Five supplement companies, CVS and Rite Aid drug stores, and Omega Protein, Inc., the world’s largest producer of omega-3 fish oil, are all named in the suit, which the plaintiffs hope will bring light to fish oil contamination problems. They also hope to see more accurate labeling of fish oils that includes specifics about contaminants like PCBs; that way, consumers will be able to make better decisions about which kinds are safe to buy.
The PCB chemical family consists of 209 different chemical compounds, all of which were tested for in the lawsuit by a California lab. That same lab also tested each of the product samples for 12 of the most toxic PCB compounds. It then evaluated each sample in terms of daily exposure to PCBs overall, and daily exposure to PCBs in terms of toxicity.
The brands tested included Nature Made, Twinlab, Now Foods, Solgar and GNC. Each brand included various types of fish oil, including cod liver, shark liver and salmon. Those that tested the lowest for PCBs contained one-70th the amount of those with the highest levels, indicating a significant difference in contamination among various brands, and types, of fish oil.

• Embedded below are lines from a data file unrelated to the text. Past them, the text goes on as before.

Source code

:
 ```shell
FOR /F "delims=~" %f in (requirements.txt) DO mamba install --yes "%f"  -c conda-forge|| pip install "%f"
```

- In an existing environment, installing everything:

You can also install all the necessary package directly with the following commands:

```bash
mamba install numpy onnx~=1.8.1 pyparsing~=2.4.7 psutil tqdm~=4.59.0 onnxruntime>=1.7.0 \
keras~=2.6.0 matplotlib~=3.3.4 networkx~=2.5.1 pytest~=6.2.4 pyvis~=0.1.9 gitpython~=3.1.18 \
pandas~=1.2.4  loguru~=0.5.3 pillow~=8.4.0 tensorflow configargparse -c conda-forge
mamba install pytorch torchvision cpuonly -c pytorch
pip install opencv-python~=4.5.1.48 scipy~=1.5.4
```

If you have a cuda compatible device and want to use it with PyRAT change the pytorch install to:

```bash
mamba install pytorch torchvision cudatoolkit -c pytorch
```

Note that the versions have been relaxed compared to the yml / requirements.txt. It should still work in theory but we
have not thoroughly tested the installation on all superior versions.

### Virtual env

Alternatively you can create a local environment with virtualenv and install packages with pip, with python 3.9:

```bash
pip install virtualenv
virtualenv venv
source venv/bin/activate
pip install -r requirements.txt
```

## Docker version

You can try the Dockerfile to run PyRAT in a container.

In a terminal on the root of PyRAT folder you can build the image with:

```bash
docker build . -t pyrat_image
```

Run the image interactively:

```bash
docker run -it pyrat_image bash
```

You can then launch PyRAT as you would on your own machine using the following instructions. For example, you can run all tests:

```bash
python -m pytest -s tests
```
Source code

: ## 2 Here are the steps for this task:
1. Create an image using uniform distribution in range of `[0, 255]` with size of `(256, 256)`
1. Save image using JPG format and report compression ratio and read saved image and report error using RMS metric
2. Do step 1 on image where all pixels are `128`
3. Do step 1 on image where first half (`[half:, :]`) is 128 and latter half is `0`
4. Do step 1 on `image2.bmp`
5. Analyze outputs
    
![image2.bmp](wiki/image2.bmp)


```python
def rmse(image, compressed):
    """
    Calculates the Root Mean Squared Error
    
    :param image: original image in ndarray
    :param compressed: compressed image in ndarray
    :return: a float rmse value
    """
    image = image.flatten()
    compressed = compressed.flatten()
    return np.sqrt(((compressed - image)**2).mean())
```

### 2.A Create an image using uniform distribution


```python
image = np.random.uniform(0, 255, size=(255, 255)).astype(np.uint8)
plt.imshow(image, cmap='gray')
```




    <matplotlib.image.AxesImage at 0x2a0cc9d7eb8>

According to David Roe, the man who filed the lawsuit in San Francisco’s Superior Court, the oils that tested highest exceed California’s daily limit for PCBs by a factor of ten in terms of cancer risk. On the same token, some of the oils tested very low, and are not of particular concern to consumers.
Both Nature Made and Twinlab issued immediate responses to the lawsuit in defense of their respective brands’ safety. Erin Hlasney from the Council for Responsible Nutrition (CRN), a supplement industry trade group, also came to the defense of fish oils in general, explaining that they have been used safely for decades.
But the plaintiffs contend that it is not enough to simply say that a product meets guidelines; consumers have a right to know how a product actually tests for contaminants once it arrives on store shelves. Many brands claim that their fish oils have been purified and treated to reduce or remove contaminants, but few actually explain to what extent these toxins have been removed.